Regardless of the activity follow the same steps when planning a campaign. At this point the sort of digital marketing is immaterial – indeed it might not be right for the campaign at all! Mistakes can be made when you come with a pre-conceived idea of what activity will work - yet without following a planning process you shouldn’t have any determined idea of what to do.
Below are eight tips for getting it right:
1. Look at the history
Many clients have been burned by digital in the past and because of this are reluctant to do activity again in the future. It always helps to know what digital has been done in the past and why it could have gone wrong. It could be that the agency or supplier was bad or that the planning or data wasn’t accurate.
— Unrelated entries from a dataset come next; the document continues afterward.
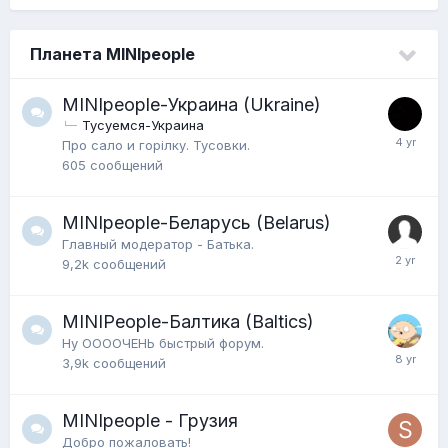
Планета MINIpeople
MINIpeople-Украина (Ukraine)
Тусуемся-Украина
Про сало и горiлку. Тусовки.
605
сообщений
MINIpeople-Беларусь (Belarus)
Главный модератор - Батька.
9,2k
сообщений
MINIPeople-Балтика (Baltics)
Ну ООООЧЕНЬ быстрый форум.
3,9k
сообщений
MINIpeople - Грузия
Добро пожаловать!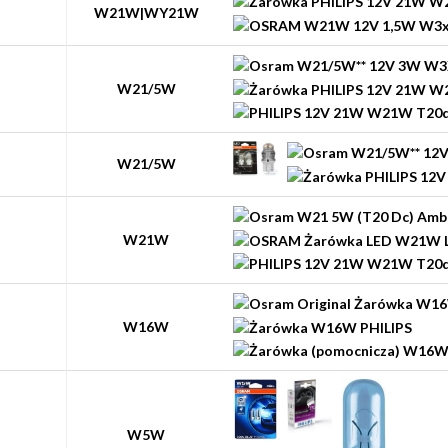
W21W|WY21W
W21/5W
W21/5W
W21W
W16W
W5W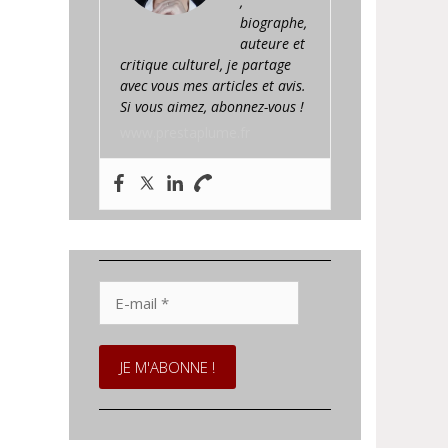
,
biographe,
auteure et
critique culturel, je partage
avec vous mes articles et avis.
Si vous aimez, abonnez-vous !
www.prestaplume.fr
E-
mail
*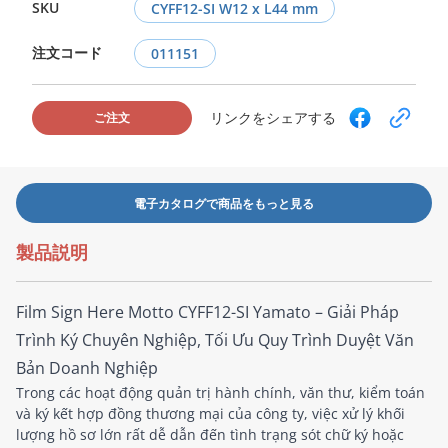
SKU
CYFF12-SI W12 x L44 mm
注文コード
011151
リンクをシェアする
ご注文
電子カタログで商品をもっと見る
製品説明
Film Sign Here Motto CYFF12-SI Yamato – Giải Pháp
Trình Ký Chuyên Nghiệp, Tối Ưu Quy Trình Duyệt Văn
Bản Doanh Nghiệp
Trong các hoạt động quản trị hành chính, văn thư, kiểm toán
và ký kết hợp đồng thương mại của công ty, việc xử lý khối
lượng hồ sơ lớn rất dễ dẫn đến tình trạng sót chữ ký hoặc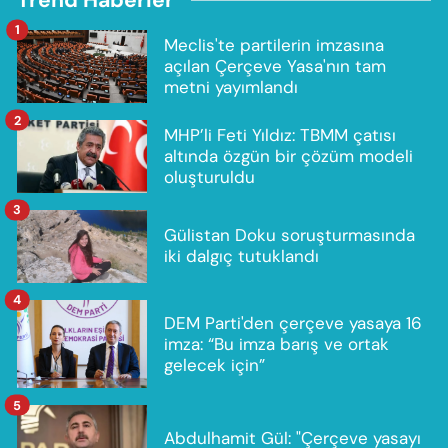
1
Meclis'te partilerin imzasına
açılan Çerçeve Yasa'nın tam
metni yayımlandı
2
MHP’li Feti Yıldız: TBMM çatısı
altında özgün bir çözüm modeli
oluşturuldu
3
Gülistan Doku soruşturmasında
iki dalgıç tutuklandı
4
DEM Parti'den çerçeve yasaya 16
imza: “Bu imza barış ve ortak
gelecek için”
5
Abdulhamit Gül: "Çerçeve yasayı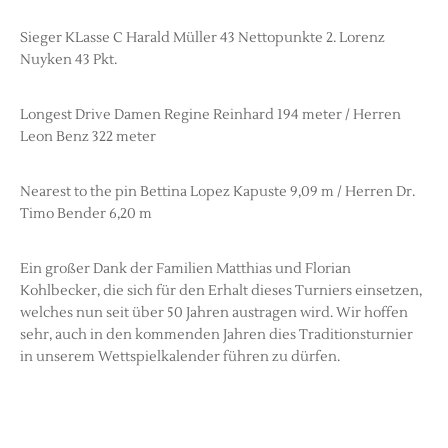
Sieger KLasse C Harald Müller 43 Nettopunkte 2. Lorenz
Nuyken 43 Pkt.
Longest Drive Damen Regine Reinhard 194 meter / Herren
Leon Benz 322 meter
Nearest to the pin Bettina Lopez Kapuste 9,09 m / Herren Dr.
Timo Bender 6,20 m
Ein großer Dank der Familien Matthias und Florian
Kohlbecker, die sich für den Erhalt dieses Turniers einsetzen,
welches nun seit über 50 Jahren austragen wird. Wir hoffen
sehr, auch in den kommenden Jahren dies Traditionsturnier
in unserem Wettspielkalender führen zu dürfen.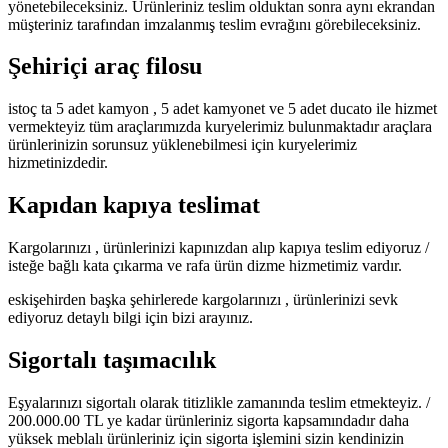
yönetebileceksiniz. Ürünleriniz teslim olduktan sonra aynı ekrandan
müşteriniz tarafından imzalanmış teslim evrağını görebileceksiniz.
Şehiriçi araç filosu
istoç ta 5 adet kamyon , 5 adet kamyonet ve 5 adet ducato ile hizmet
vermekteyiz tüm araçlarımızda kuryelerimiz bulunmaktadır araçlara
ürünlerinizin sorunsuz yüklenebilmesi için kuryelerimiz
hizmetinizdedir.
Kapıdan kapıya teslimat
Kargolarınızı , ürünlerinizi kapınızdan alıp kapıya teslim ediyoruz /
isteğe bağlı kata çıkarma ve rafa ürün dizme hizmetimiz vardır.
eskişehirden başka şehirlerede kargolarınızı , ürünlerinizi sevk
ediyoruz detaylı bilgi için bizi arayınız.
Sigortalı taşımacılık
Eşyalarınızı sigortalı olarak titizlikle zamanında teslim etmekteyiz. /
200.000.00 TL ye kadar ürünleriniz sigorta kapsamındadır daha
yüksek meblalı ürünleriniz için sigorta işlemini sizin kendinizin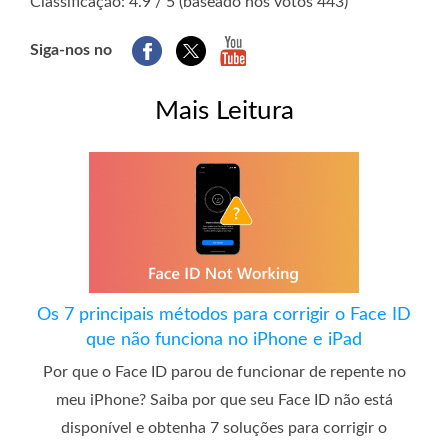
Classificação: 4.9 / 5 (baseado nos votos 443)
Siga-nos no
Mais Leitura
Os 7 principais métodos para corrigir o Face ID
que não funciona no iPhone e iPad
Por que o Face ID parou de funcionar de repente no
meu iPhone? Saiba por que seu Face ID não está
disponível e obtenha 7 soluções para corrigir o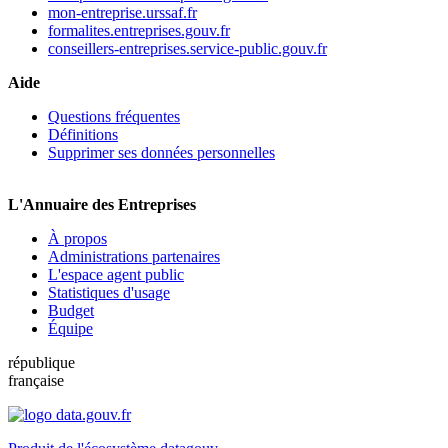
mon-entreprise.urssaf.fr
formalites.entreprises.gouv.fr
conseillers-entreprises.service-public.gouv.fr
Aide
Questions fréquentes
Définitions
Supprimer ses données personnelles
L'Annuaire des Entreprises
À propos
Administrations partenaires
L'espace agent public
Statistiques d'usage
Budget
Équipe
république
française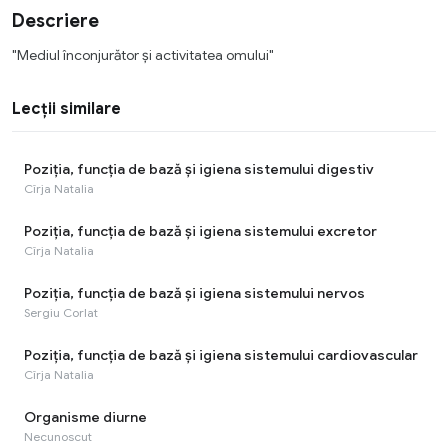
Descriere
"Mediul înconjurător și activitatea omului"
Lecții similare
Poziția, funcția de bază și igiena sistemului digestiv
Cîrja Natalia
Poziția, funcția de bază și igiena sistemului excretor
Cîrja Natalia
Poziția, funcția de bază și igiena sistemului nervos
Sergiu Corlat
Poziția, funcția de bază și igiena sistemului cardiovascular
Cîrja Natalia
Organisme diurne
Necunoscut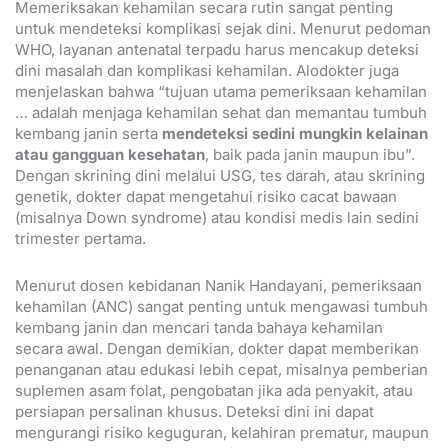
Memeriksakan kehamilan secara rutin sangat penting
untuk mendeteksi komplikasi sejak dini. Menurut pedoman
WHO, layanan antenatal terpadu harus mencakup deteksi
dini masalah dan komplikasi kehamilan. Alodokter juga
menjelaskan bahwa “tujuan utama pemeriksaan kehamilan
… adalah menjaga kehamilan sehat dan memantau tumbuh
kembang janin serta
mendeteksi sedini mungkin kelainan
atau gangguan kesehatan
, baik pada janin maupun ibu”.
Dengan skrining dini melalui USG, tes darah, atau skrining
genetik, dokter dapat mengetahui risiko cacat bawaan
(misalnya Down syndrome) atau kondisi medis lain sedini
trimester pertama.
Menurut dosen kebidanan Nanik Handayani, pemeriksaan
kehamilan (ANC) sangat penting untuk mengawasi tumbuh
kembang janin dan mencari tanda bahaya kehamilan
secara awal. Dengan demikian, dokter dapat memberikan
penanganan atau edukasi lebih cepat, misalnya pemberian
suplemen asam folat, pengobatan jika ada penyakit, atau
persiapan persalinan khusus. Deteksi dini ini dapat
mengurangi risiko keguguran, kelahiran prematur, maupun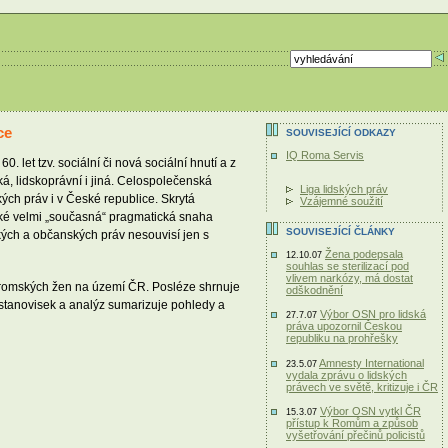
ce
SOUVISEJÍCÍ ODKAZY
IQ Roma Servis
let tzv. sociální či nová sociální hnutí a z
á, lidskoprávní i jiná. Celospolečenská
Liga lidských práv
ých práv i v České republice. Skrytá
Vzájemné soužití
a také velmi „současná“ pragmatická snaha
SOUVISEJÍCÍ ČLÁNKY
ských a občanských práv nesouvisí jen s
Žena podepsala
12.10.07
souhlas se sterilizací pod
vlivem narkózy, má dostat
cí romských žen na území ČR. Posléze shrnuje
odškodnění
h stanovisek a analýz sumarizuje pohledy a
Výbor OSN pro lidská
27.7.07
práva upozornil Českou
republiku na prohřešky
Amnesty International
23.5.07
vydala zprávu o lidských
právech ve světě, kritizuje i ČR
Výbor OSN vytkl ČR
15.3.07
přístup k Romům a způsob
vyšetřování přečinů policistů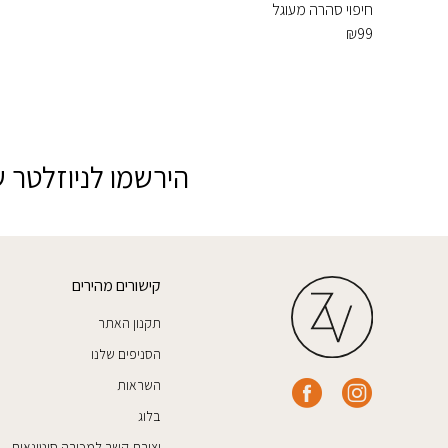
חיפוי סהרה מעוגל
₪
99
הירשמו לניוזלטר ש
קישורים מהירים
תקנון האתר
הסניפים שלנו
השראות
בלוג
יצירת קשר למכירה סיטונאית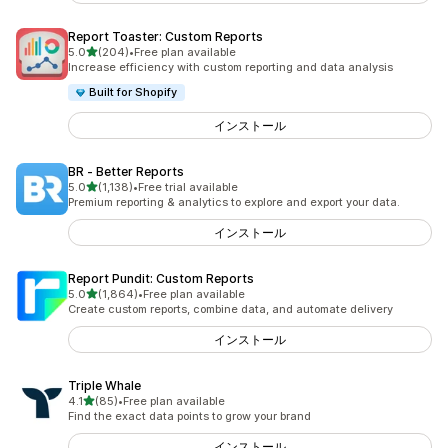
Report Toaster: Custom Reports
5つ星中
5.0
(204)
•
Free plan available
合計レビュー数：204件
Increase efficiency with custom reporting and data analysis
Built for Shopify
インストール
BR ‑ Better Reports
5つ星中
5.0
(1,138)
•
Free trial available
合計レビュー数：1138件
Premium reporting & analytics to explore and export your data.
インストール
Report Pundit: Custom Reports
5つ星中
5.0
(1,864)
•
Free plan available
合計レビュー数：1864件
Create custom reports, combine data, and automate delivery
インストール
Triple Whale
5つ星中
4.1
(85)
•
Free plan available
合計レビュー数：85件
Find the exact data points to grow your brand
インストール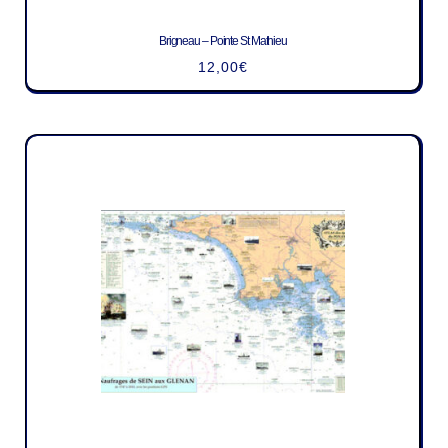
Brigneau – Pointe St Mathieu
12,00
€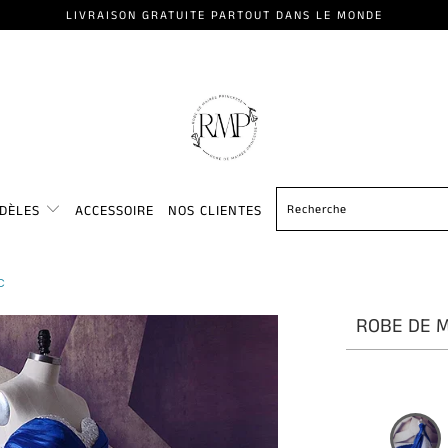
LIVRAISON GRATUITE PARTOUT DANS LE MONDE
ODÈLES
ACCESSOIRE
NOS CLIENTES
C
ROBE DE M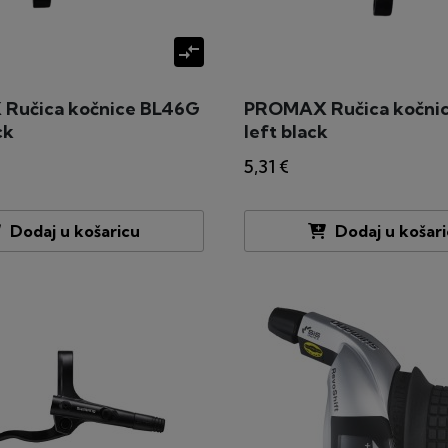
compare_arrows
Ručica kočnice BL46G
PROMAX Ručica kočni
ck
left black
5,31 €
Dodaj u košaricu
Dodaj u košar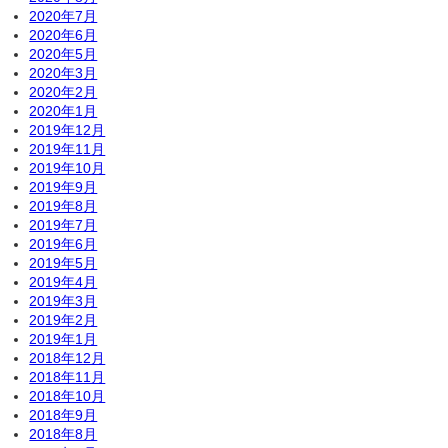
2020年7月
2020年6月
2020年5月
2020年3月
2020年2月
2020年1月
2019年12月
2019年11月
2019年10月
2019年9月
2019年8月
2019年7月
2019年6月
2019年5月
2019年4月
2019年3月
2019年2月
2019年1月
2018年12月
2018年11月
2018年10月
2018年9月
2018年8月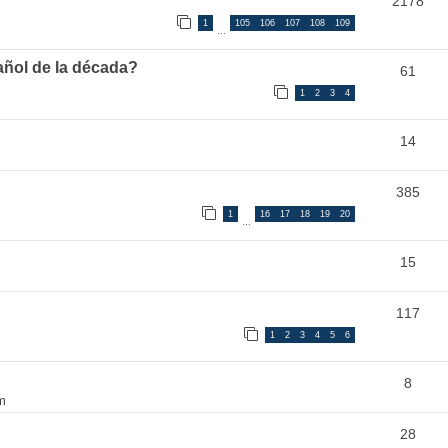
2178
1
105
106
107
108
109
…
añol de la década?
61
1
2
3
4
14
385
1
16
17
18
19
20
…
15
117
1
2
3
4
5
6
8
m
28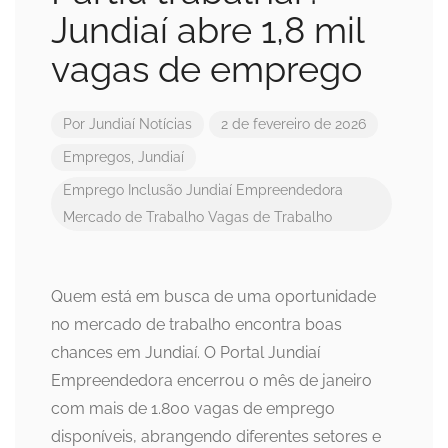
Jundiaí abre 1,8 mil
vagas de emprego
Por
Jundiaí Notícias
2 de fevereiro de 2026
Empregos
,
Jundiaí
Emprego
Inclusão
Jundiaí Empreendedora
Mercado de Trabalho
Vagas de Trabalho
Quem está em busca de uma oportunidade
no mercado de trabalho encontra boas
chances em Jundiaí. O Portal Jundiaí
Empreendedora encerrou o mês de janeiro
com mais de 1.800 vagas de emprego
disponíveis, abrangendo diferentes setores e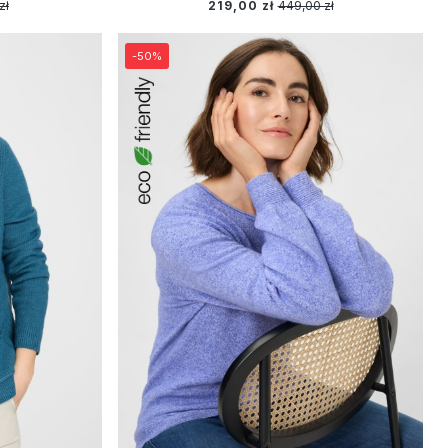
zł
219,00 zł
449,00 zł
-50%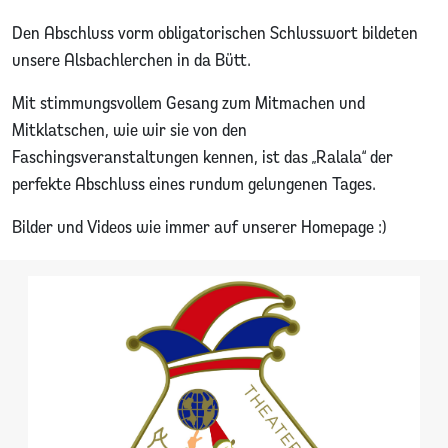
Den Abschluss vorm obligatorischen Schlusswort bildeten
unsere Alsbachlerchen in da Bütt.
Mit stimmungsvollem Gesang zum Mitmachen und
Mitklatschen, wie wir sie von den
Faschingsveranstaltungen kennen, ist das „Ralala“ der
perfekte Abschluss eines rundum gelungenen Tages.
Bilder und Videos wie immer auf unserer Homepage :)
2.Target the audience accurately
Often brands target their ‘aspirational’ clients opposed to their actual clients. Customer profiling is really important and essential to campaign planning. It doesn’t mean that the brand can’t go after this preferred group of customers in the future but this would probably need to entail some brand repositioning rather than just a marketing campaign. Also consider any seasonal trends for the product or service and the lead time during the purchase process.
3.Look at what other activity is planned
The best campaigns are those that are fully integrated. There is little point in doing a full run of regional or national press ads if you don’t have digital to support this. Especially in the case of regional press ads, digital presents many opportunities to geo-map and target customers on a more personal basis. And even when using digital alone, the search campaign should reflect the media buying and so on.
4.Take a look at your competitors’ activity
Keeping an eye on competitor activity is a great way to gauge the sort of messaging that your audiences do or don’t like. Sometimes regardless of the type of business you’re in, advertising is controlled by social trends - for instance, Compare the Market’s ‘Compare the Meerkat’ website has been hugely successful, whereas previously insurance advertising was relatively sober.
5. Develop and deliver the right messages
The creative element of any campaign is key. Whilst you can say that great creative is often let down by poor execution, the same can be said the other way around. If you follow the planning steps above you should have enough knowledge to understand what the client wants, what the customer wants and what the competitors are doing.
6. Consider the budget
Budget controls much of the decision making process and will determine the activity that can be carried out. When planning a campaign keep the budget in mind and don’t overegg the pudding when it comes to results. If you can’t get the results you need with the budget you either need more money or the activity you have selected is wrong for the campaign requirements.
7.Consider how you measure activity
What tracking is available through both client and agency, and what Key Performance Indicators (KPIs) are used. If, as a client you already have tracking in place, it’s often best to use this as each supplier measures results differently, which can look skewed if new software is introduced.
8.Don’t stop. Build and manage customer relationships
One of digital’s greatest strengths is the huge amount of customer insight that can be achieved. Building a steady and constant relationship with your customer base will allow you to spend less money on short-term campaigns in the long-term. Don’t just speak to your customers when you want them to buy something, no-one likes a one sided relationship! Ideally you should plan an ongoing ECRM strategy before the campaign goes live.